Cat elimination behaviors: the most common behavioral complaint (Proceedings)

Article

Species-typical feline elimination behavior patterns are urination, defecation, and marking.

Species-typical feline elimination behavior patterns are urination, defecation, and marking.

Species-typical sequences involve - in classic terminology- appetitive, consummatory, and post-comsummatory  behaviors.  Or, in other words, preparatory behaviors, the actual behavior or goal or the end act, and  follow-up behaviors.  Regarding elimination behaviors in cats, this  could include sequences of searching for the appropriate location to eliminate, perhaps digging in the substrate, eliminating, and covering the  elimination or scratching in the substrate. Pre-eliminatory, elimination, and post eliminatory behaviors.  Needless to say, there are numerous factors that can influence the behaviors in this sequence.
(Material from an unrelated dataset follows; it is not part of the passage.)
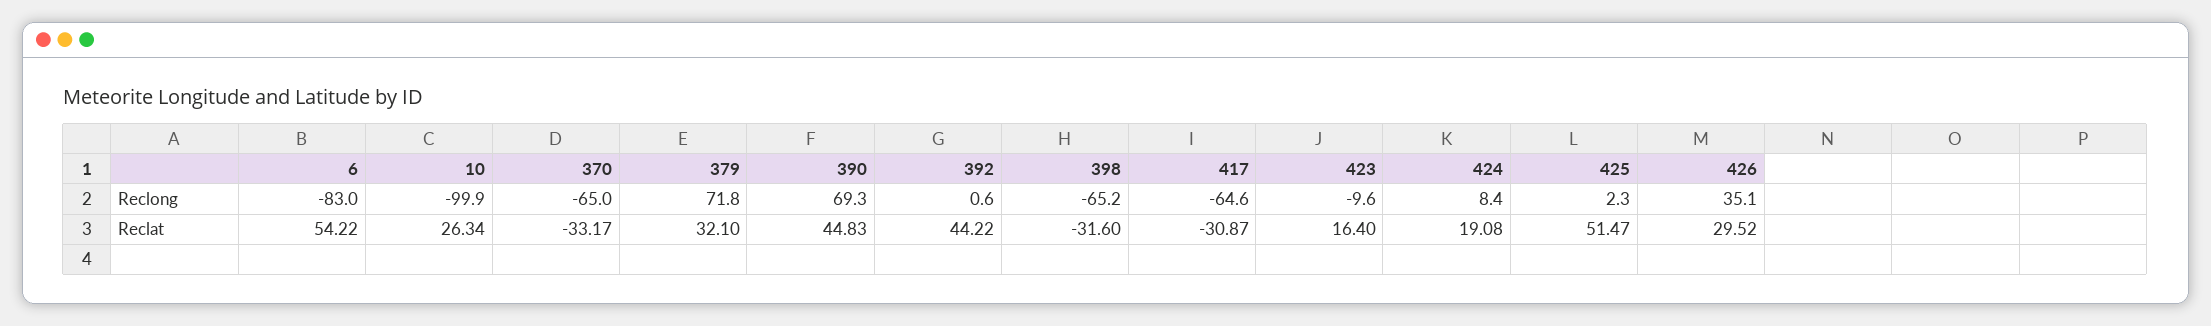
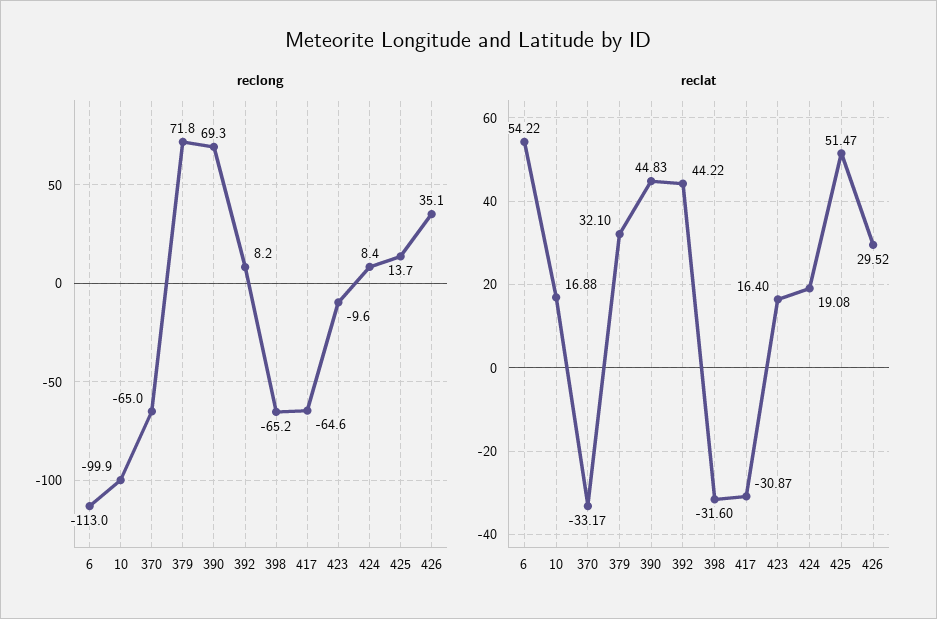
Reclong, 6: -83 -> -113
Reclong, 392: 0.6 -> 8.2
Reclong, 425: 2.3 -> 13.7
Reclat, 10: 26.34 -> 16.88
Kittens will begin using a litter type material as early as 4 weeks of age, if the material is easily accessible. This means close-by, low-sided containers, and kept clean. It is not necessary that the kittens see the mother cat use a litter box.  Owners should be warned not to take their kittens to a litter box and force their little legs and paws to “scratch” in the litter box.  This may only “teach” the kitten to avoid litter boxes.

At kitten visits, take the opportunity to scare (or impress upon) owners that the number one reason people relinquish their cats is for not using the litterbox and don't let this happen to their kitten. Just because their young cat is using the litterbox now, doesn't mean it always will. The owners need to take preventative measures that their kitten doesn't develop preferences for places other than the litterbox provided.  The box should be cleaned daily, be kept in a convenient location for both the cat and owner, and other environmental factors need to be taken into consideration, such as dogs, other cats, fears, and people in the household.

If an adult cat begins urinating and/or defecating the house, patho-physiological conditions should be considered, confirmed and treated, or ruled out. Sometimes, even after a patho-physiological condition is treated, the behavior may remain. The cat may have acquired a new location or surface preference. 

When a cat has developed a location and/or surface preference for something other than the litterbox, the key factors in shifting these preferences are 1. Increase the attractiveness of the litterbox, litter substrate or litterbox locations and 2. Decrease the attractiveness of the surface or location where the cat has shifted its toiletry habits. Common sense and imagination allows many combinations of alterations of these variables and usually results in correcting the problem behavior. As my colleague, Dr Peter Borchelt, says' “Treating cat elimination behaviors is like playing chess with the cat. First, you make a move. Then the cat makes a move. Then you make a move, etc. Until one of you wins.”

Marking behavior can take the form of spraying, urinating in a squatting posture, or middening. Approaches to marking include 1. Changes in the environment, 2. Surgical procedures, 3. Pharmacological and pheromonal treatment, 4. Behavioral management, and 5 (least likely to be helful) Behavior Modification.techniques.

Castration appears to be effective after a cat has started to spray as it is prophylactically. About 10% of cats spray whether neutered as juveniles or mature, already spraying cats. Spaying will reduce or stop marking behaviors of female cats in estrus.

Almost every drug known to affect anxiety or impulsively in man or animals has been tried to suppress spraying and urine marking in cats. Currently fluoxetine, (0.5-1.0 mg/kg; PO) and clomipramine (0.25 – 0.50 mg/kg; PO) are the most commonly used. All of these drugs are used off-label for treatment of inappropriate elimination and marking in cats.

There appears to be idiosyncratic desired responses to pheromone collars, sprays or diffusers.  They appear to work in some situations but not others. There is no evidence that there are any side-effects with the use of these agents.

Most cat elimination problems can be successfully treated.

 

References

Borchelt PL and Voith VL Elimination Behavior Problems in Cats.  The Compendium on Continuing Education 1981; 3 (8), 730-737.

Hart BL and Cooper L. Factors relating to urine spraying and fighting in prepubertally gonadectomized cats. JAVMA 184: 1255-1258, 1984.

 Marder AR and  Engel JM. Long-term Outcome After Treatment of Feline Inappropriate Elimination. JAAWS 2002; 5(4), 299-308.

Pryor PA et al.  Effects of a selective serotonin reuptake inhibitor on urine spraying behavior in cats. JAVMA 2001; 219:1557-1561

Pryor PA et al. Causes of urine marking in cats and the effects of environmental management on the frequency of marking. JAVMA 2001;  219:1709-1713

Sherman, B. L. Housesoiling-Cats. Blackwell's Five-Minute Veterinary Consult ,4th Ed..634-637. LP Tilley and FWK Smith (Editors. Blackwell Publishing,2007.